Dr. Kenneth J. Chang, chief of the Division of Gastroenterology at UC Irvine's School of Medicine
Kerrin Piché Serna / University Communications
Dr. Kenneth J. Chang, chief of the Division of Gastroenterology at UC Irvine's School of Medicine

It is the mission of the Division of Gastroenterology at UC Irvine's School of Medicine to be a world-class center for the study and treatment of digestive diseases.

Our internationally renowned faculty members have built a reputation for conducting leading-edge research and perfecting clinical applications for new technologies, all with the goal of delivering exceptional patient care. Many of our physicians consistently rank among the nation's top gastroenterologists in surveys of their peers.

The division's main clinical enterprise is the H.H. Chao Comprehensive Digestive Disease Center (CDDC), a multidisciplinary "one-stop shop" where gastroenterologists, hepatologists, oncologists, pathologists, radiologists and surgeons all work in concert to provide the best possible care.

The CDDC has been recognized as being among the top 50 centers for gastroenterology care by US News & World Report.

Our faculty members also are engaged in a broad spectrum of clinical and basic research to advance the knowledge, treatment and cure of gastrointestinal diseases.

Their work has brought the Division of Gastroenterology national and international recognition for excellence. Subjects under study include novel mechanisms for arresting cancer growth; molecular mechanisms of gastrointestinal and esophageal ulcers; gene therapy for treating esophageal and pancreatic cancers; new techniques and modalities in interventional endoscopy; new developments in the diagnosis and treatment of hepatitis B and C and liver cancer, and new advances in the treatment of inflammatory bowel disease

Education is also a vital part of our mission. We have a superior accredited three-year fellowship program, as well as a one-year program in advanced endoscopic ultrasound for gastrointestinal oncology. Training includes rotations at four sites, each offering a unique clinical experience and perspective on patient care. They are UC Irvine Medical Center in Orange, the VA Long Beach Healthcare System and Kaiser Permanente's Anaheim and Irvine centers.

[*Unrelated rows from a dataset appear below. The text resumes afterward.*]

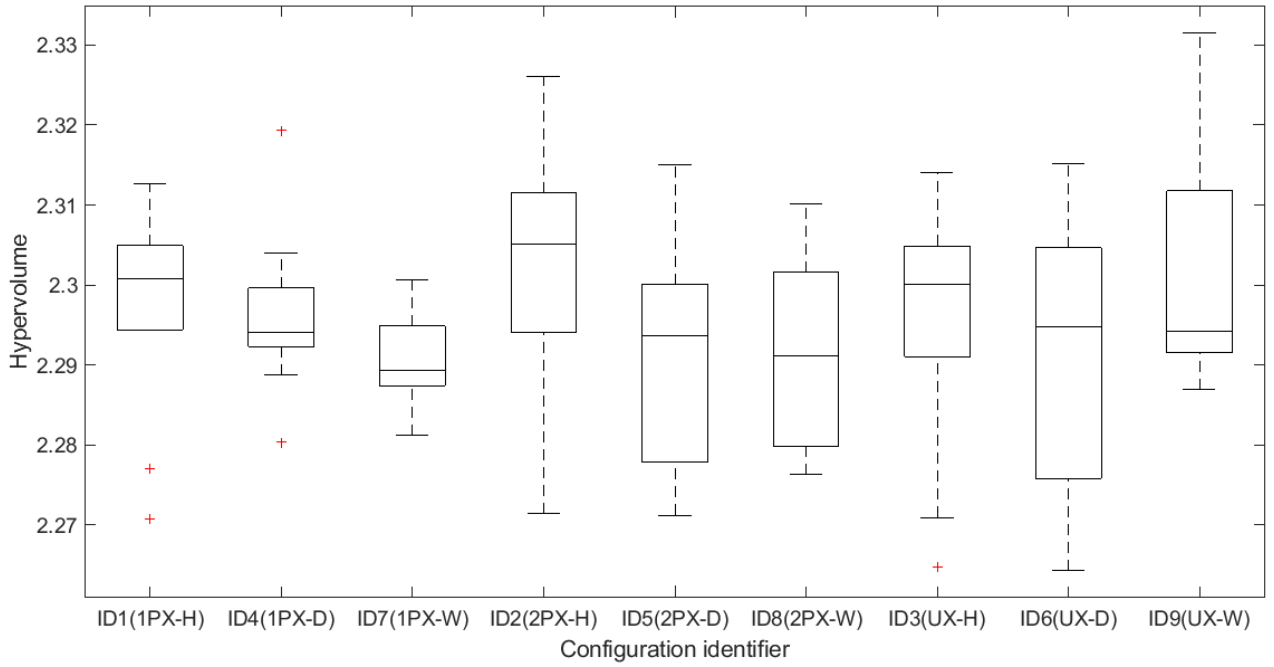
Figure 5. Box plots of the final Hypervolume (accuracy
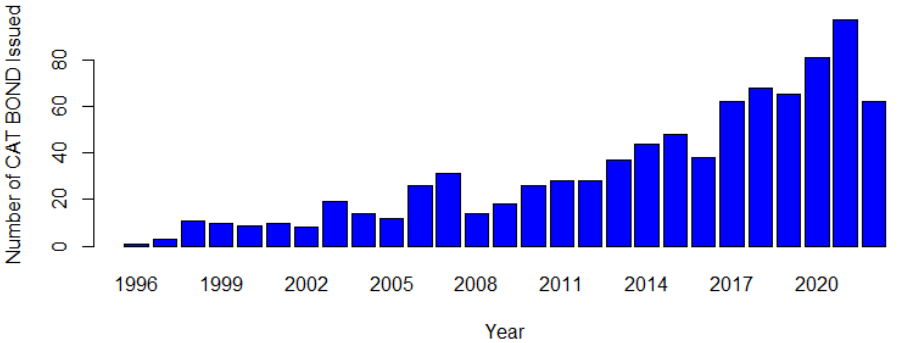
Figure 1. Number of CAT BONDs issued annually from 1996 to October 2022, source: www.artemis.bm (accessed on 20 October 2022), data processed using Rstudio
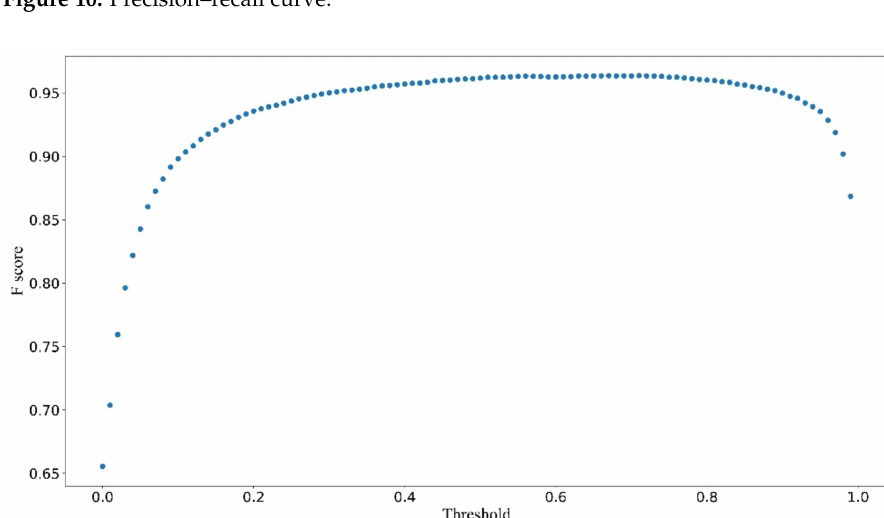
Figure 11. Threshold–F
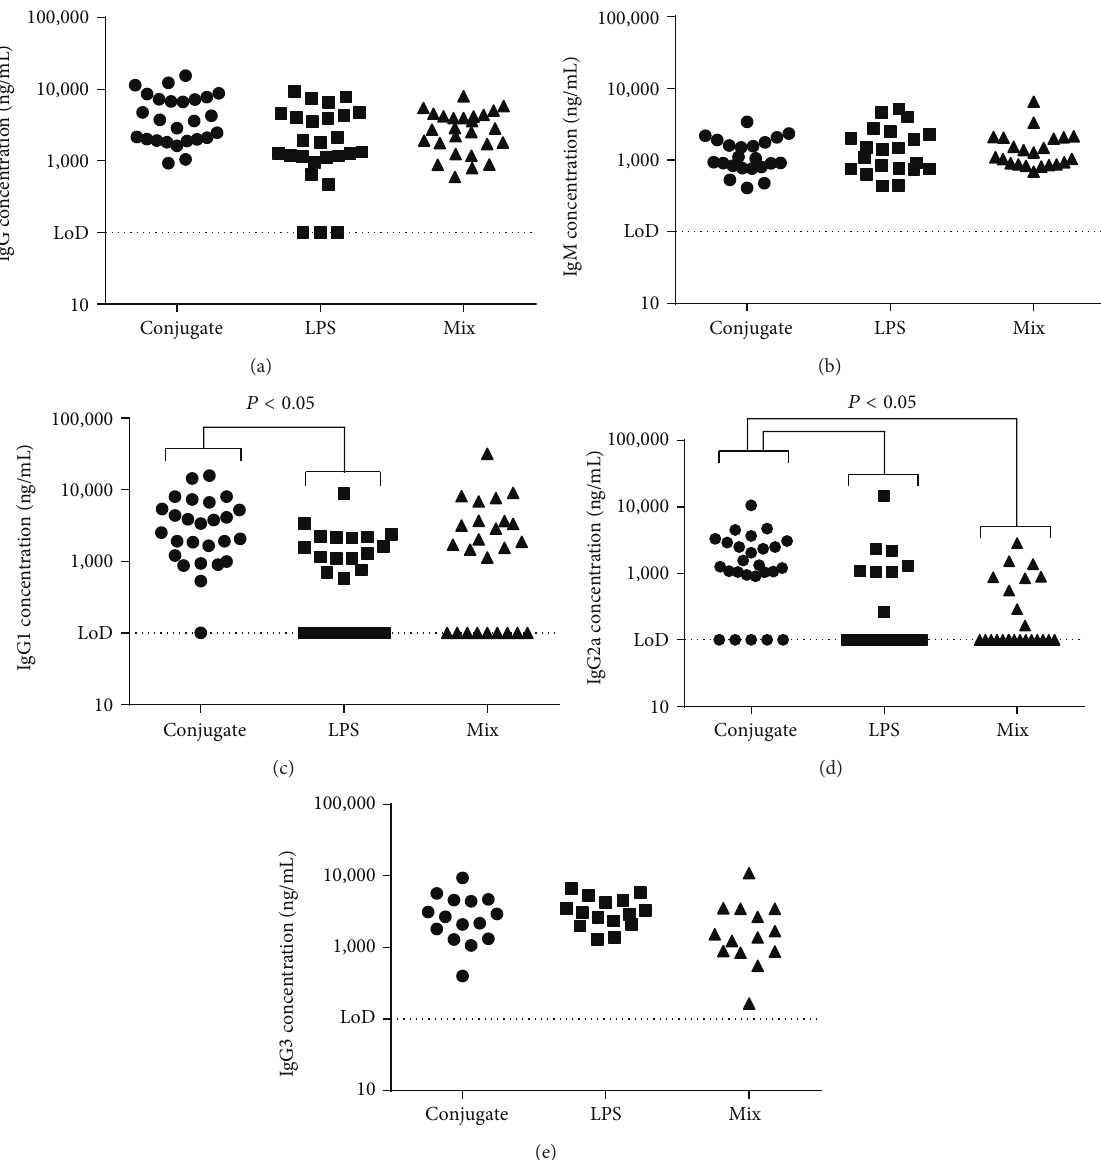
Figure 3: Antibody concentrations in serum following vaccinations. Animals received three vaccinations at two-week intervals each of 10 𝜇 g of either the TetH c -LPS conjugate ( ∙ ), LPS alone ( ◼ ), or a mix of unconjugated LPS and TetH c ( 󳵳 ). Tail bleeds were performed four weeks after the final vaccination and ELISA performed to detect antibodies specific for B. pseudomallei LPS. Data is shown for replicate studies and shows the calculated concentration of total IgG (a), total IgM (b), IgG1 (c), IgG2a (d), and IgG3 (e). Data was analysed by a univariate linear model. Significant differences are shown. Where no markers are present, 𝑃 was greater than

Our fellows work with the division's highly skilled faculty members to treat a broad range of gastrointestinal diseases. They also learn break-through treatments perfected by division faculty members, including gene therapy for pancreatic cancer and endoscopic ultrasound for the early diagnosis and pre-operative staging of gastrointestinal cancers.

Another technique pioneered at UC Irvine is endoscopic ultrasound-guided, fine-needle aspiration. Today it is used worldwide as a superior, cost-effective and less invasive alternative to surgical biopsy, sparing patients from difficult and painful exploratory surgeries.

More recently our faculty members have developed other leading-edge techniques such as radiofrequency and cyroablation for Barrett's esophagus, interventional endoscopic ultrasound and confocal laser-induced endomicroscopy.

It is through this emphasis on leading-edge research and outstanding clinical training that we in the Division of Gastroenterology dedicate ourselves to providing the highest quality, compassionate patient care.